> Problem to work on
Copy everything in the listing below word for word, apart from any images.

Data items:
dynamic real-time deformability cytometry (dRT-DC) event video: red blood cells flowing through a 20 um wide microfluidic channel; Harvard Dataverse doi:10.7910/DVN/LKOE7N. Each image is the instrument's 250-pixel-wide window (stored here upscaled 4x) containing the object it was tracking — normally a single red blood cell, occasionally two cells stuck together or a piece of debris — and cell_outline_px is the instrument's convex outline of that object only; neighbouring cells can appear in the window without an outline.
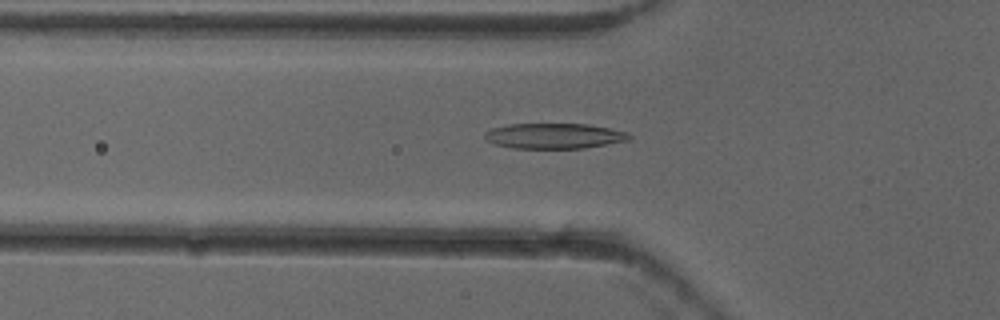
{"species": "common noctule bat (a hibernating species)", "species_latin": "Nyctalus noctula", "temperature_condition": "cold", "stored_images_in_passage": 52, "camera_frame_rate_fps": 3000, "um_per_image_px": 0.085, "animal": {"sex": "female"}, "frame": {"image": 1, "passage_image": 18, "time_ms": 5.667, "image_size_px": [1000, 320], "cell_outline_px": [[632, 140], [584, 148], [512, 148], [492, 144], [484, 136], [484, 132], [492, 128], [508, 124], [588, 124], [628, 132], [632, 136]], "centroid_in_image_um": [47.12, 11.56], "position_along_channel_um": 78.7, "area_um2": 21.5}}
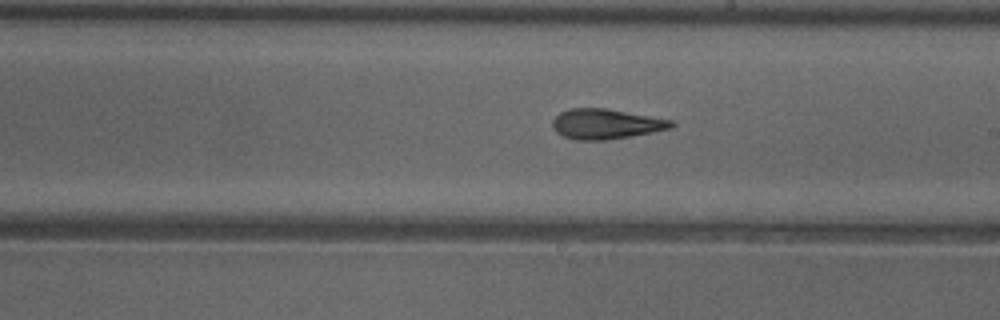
{"frame": {"image": 2, "passage_image": 30, "time_ms": 9.667, "image_size_px": [1000, 320], "cell_outline_px": [[676, 124], [672, 128], [632, 136], [608, 140], [576, 140], [564, 136], [556, 132], [552, 124], [552, 120], [560, 112], [572, 108], [604, 108], [672, 120]], "centroid_in_image_um": [51.5, 10.54], "position_along_channel_um": 237.5, "area_um2": 20.75}}
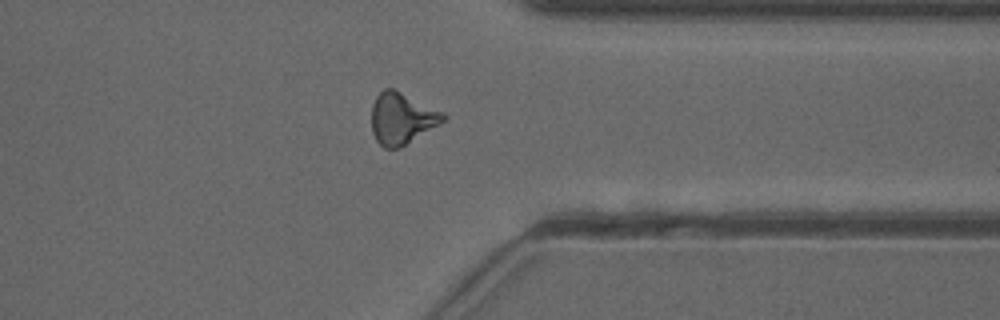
{"frame": {"image": 3, "passage_image": 41, "time_ms": 13.333, "image_size_px": [1000, 320], "cell_outline_px": [[448, 116], [444, 120], [400, 148], [384, 148], [376, 140], [372, 132], [372, 104], [376, 96], [384, 88], [392, 88], [444, 112]], "centroid_in_image_um": [34.13, 10.06], "position_along_channel_um": 377.3, "area_um2": 21.21}, "authors_computed_cell_mechanics": {"area_um2": 20.8369, "velocity_mm_per_s": 3.9433, "shape_relaxation_time_tau1_ms": 10.5737, "shape_relaxation_time_tau2_ms": 2.6807, "deformation_change_tau1": 0.2723, "deformation_change_tau2": 0.1274}}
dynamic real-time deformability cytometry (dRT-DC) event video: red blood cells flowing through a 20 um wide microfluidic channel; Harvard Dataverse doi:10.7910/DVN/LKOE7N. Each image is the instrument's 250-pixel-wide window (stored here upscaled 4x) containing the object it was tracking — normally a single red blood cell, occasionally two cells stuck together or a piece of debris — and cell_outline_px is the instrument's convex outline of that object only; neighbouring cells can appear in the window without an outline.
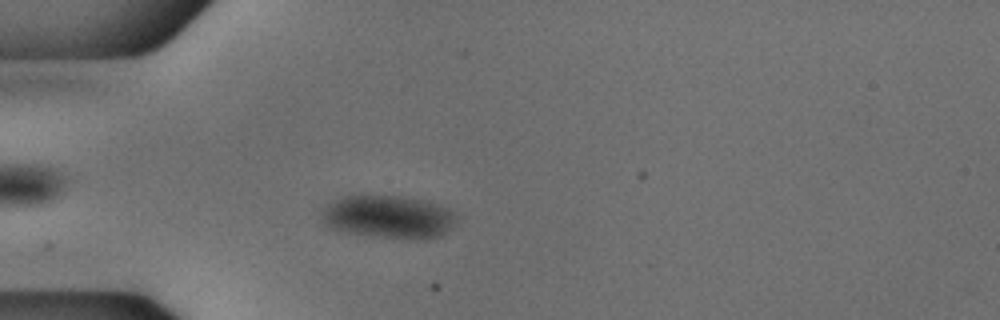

> Finished task
dynamic real-time deformability cytometry (dRT-DC) event video: red blood cells flowing through a 20 um wide microfluidic channel; Harvard Dataverse doi:10.7910/DVN/LKOE7N. Each image is the instrument's 250-pixel-wide window (stored here upscaled 4x) containing the object it was tracking — normally a single red blood cell, occasionally two cells stuck together or a piece of debris — and cell_outline_px is the instrument's convex outline of that object only; neighbouring cells can appear in the window without an outline.
{"species": "common noctule bat (a hibernating species)", "species_latin": "Nyctalus noctula", "temperature_condition": "cold", "stored_images_in_passage": 52, "camera_frame_rate_fps": 3000, "um_per_image_px": 0.085, "animal": {"sex": "female"}, "frame": {"image": 1, "passage_image": 18, "time_ms": 5.667, "image_size_px": [1000, 320], "cell_outline_px": [[632, 140], [584, 148], [512, 148], [492, 144], [484, 136], [484, 132], [492, 128], [508, 124], [588, 124], [628, 132], [632, 136]], "centroid_in_image_um": [47.12, 11.56], "position_along_channel_um": 78.7, "area_um2": 21.5}}
{"frame": {"image": 2, "passage_image": 30, "time_ms": 9.667, "image_size_px": [1000, 320], "cell_outline_px": [[676, 124], [672, 128], [632, 136], [608, 140], [576, 140], [564, 136], [556, 132], [552, 124], [552, 120], [560, 112], [572, 108], [604, 108], [672, 120]], "centroid_in_image_um": [51.5, 10.54], "position_along_channel_um": 237.5, "area_um2": 20.75}}
{"frame": {"image": 3, "passage_image": 41, "time_ms": 13.333, "image_size_px": [1000, 320], "cell_outline_px": [[448, 116], [444, 120], [400, 148], [384, 148], [376, 140], [372, 132], [372, 104], [376, 96], [384, 88], [392, 88], [444, 112]], "centroid_in_image_um": [34.13, 10.06], "position_along_channel_um": 377.3, "area_um2": 21.21}, "authors_computed_cell_mechanics": {"area_um2": 20.8369, "velocity_mm_per_s": 3.9433, "shape_relaxation_time_tau1_ms": 10.5737, "shape_relaxation_time_tau2_ms": 2.6807, "deformation_change_tau1": 0.2723, "deformation_change_tau2": 0.1274}}
dynamic real-time deformability cytometry (dRT-DC) event video: red blood cells flowing through a 20 um wide microfluidic channel; Harvard Dataverse doi:10.7910/DVN/LKOE7N. Each image is the instrument's 250-pixel-wide window (stored here upscaled 4x) containing the object it was tracking — normally a single red blood cell, occasionally two cells stuck together or a piece of debris — and cell_outline_px is the instrument's convex outline of that object only; neighbouring cells can appear in the window without an outline.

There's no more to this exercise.